エトルリア文化って、古代ギリシャと交流があったため、エトルリア遺跡から、ギリシャ神話モチーフの絵が描かれたツボや皿が発見されている。この博物館に展示されている皿は、真ん中に、サザンの桑田をさらにうさんくさくしたようなオヤジが、あっかんべーをしている絵が描かれているものが、いくつもあった。変なおっさん、変なエトルリア文化、と思ったが、説明書きを読んでみると、このおっさんは、実は女子だった。ギリシャ神話のゴルゴンだった…。
それから、ギリシャ文字に影響を受けた、独自のエトルリア文字があったりするらしい。しかも、このエトルリア文字、解明されていないらしいのだ。いやー、解明されていない文字って、それだけでロマンだよ、ロマン!
このハイテク博物館は、3Dで楽しめるスペースがあったのだが、そこはさすがイタリアで、3Dの画面はつかなかった。しかも、工事をしてハイテク博物館になったのだと思ったが、まだまだ工事は続いていて、途中から「ブ―――――」という、博物館にあるまじき工事の騒音が鳴り響いていた。

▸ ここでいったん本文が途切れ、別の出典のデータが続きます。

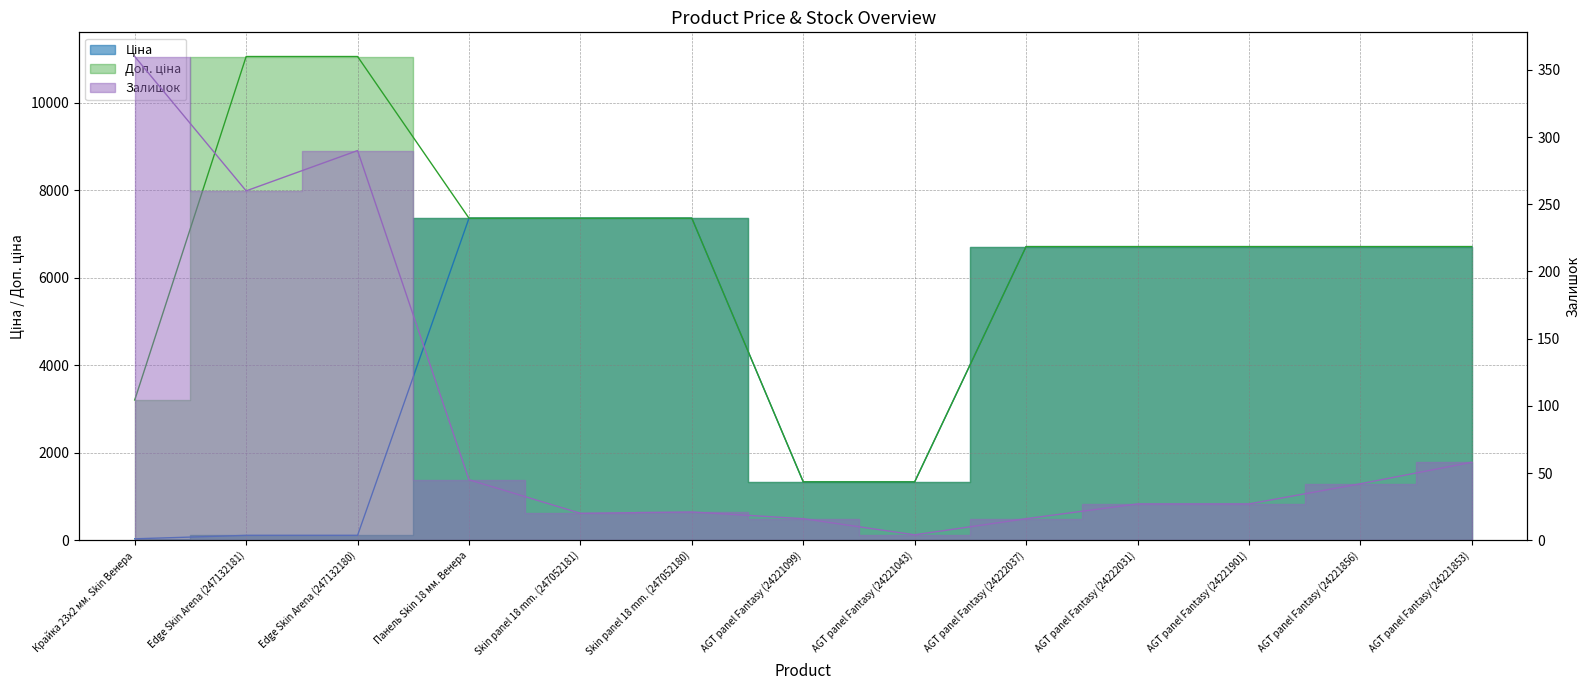

What is the maximum value for Доп. ціна?

11055.0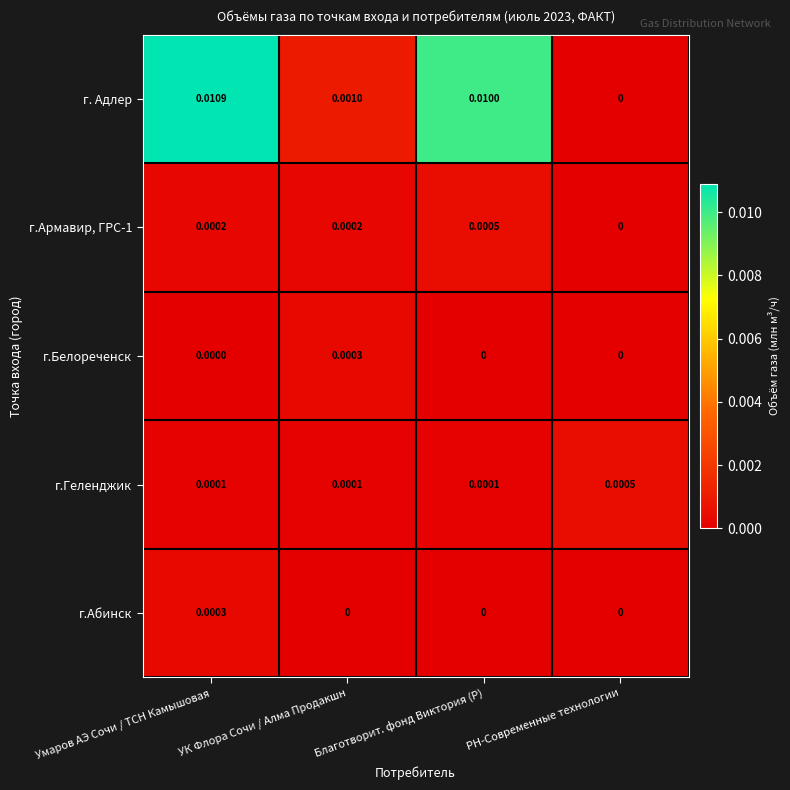

Which series has the largest total across all categories?

г. Адлер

つまり、博物館内の、半分くらいのスペースは、まだ工事中だったのだ。えー。じゃあ半額返してよー(もちろん言えない)。だが、順路の最後に、コルトーナの至宝と呼ばれる、エトルリア美術の傑作と言われる「ブロンズの大燭台」が飾ってあり、何とかこの至宝を見ることができた。
その至宝だが…確かに、ずっしりと重そうだし、細部までしっかり装飾がほどこされていて、パッと見、圧巻の作品である。エトルリア文化の文化水準の高さを思わせる。
だが、至宝…真ん中には、例のあっかんべーのオヤジ女子・ゴルゴンがいて、その周りを、驚くほどハレンチな格好をした、サテュロスとセイレーン(どちらもギリシャ神話の半獣)が、ぐるっと取り囲んでいる…。保存状態が良いせいで、細部のハレンチまでしっかり見えてしまうよ…。
地球の歩き方は「楽しい装飾」って言ってるけどさ、それ、遠回しに言いすぎだよ。いやいや、これがコルトーナの至宝かあ…それでいいのか、コルトーナ!写真は撮りませんでしたけどね、あえてイラストで描くのも何なのでね、描きませんよ。このブログは、清純がモットーですからっ!(ウソ)
というわけで、エトルリア・アカデミー博物館 であった。絶対に、エトルリアの本を読んでから入った方がおもしろいですぜ!実際、私は、帰国便の中で本を読んだ後、もう一回あの博物館に入りたいなーと思ったですよ。
…いえ、別に、コルトーナの至宝にもう一度会いたいわけじゃあ、ありませんよ…。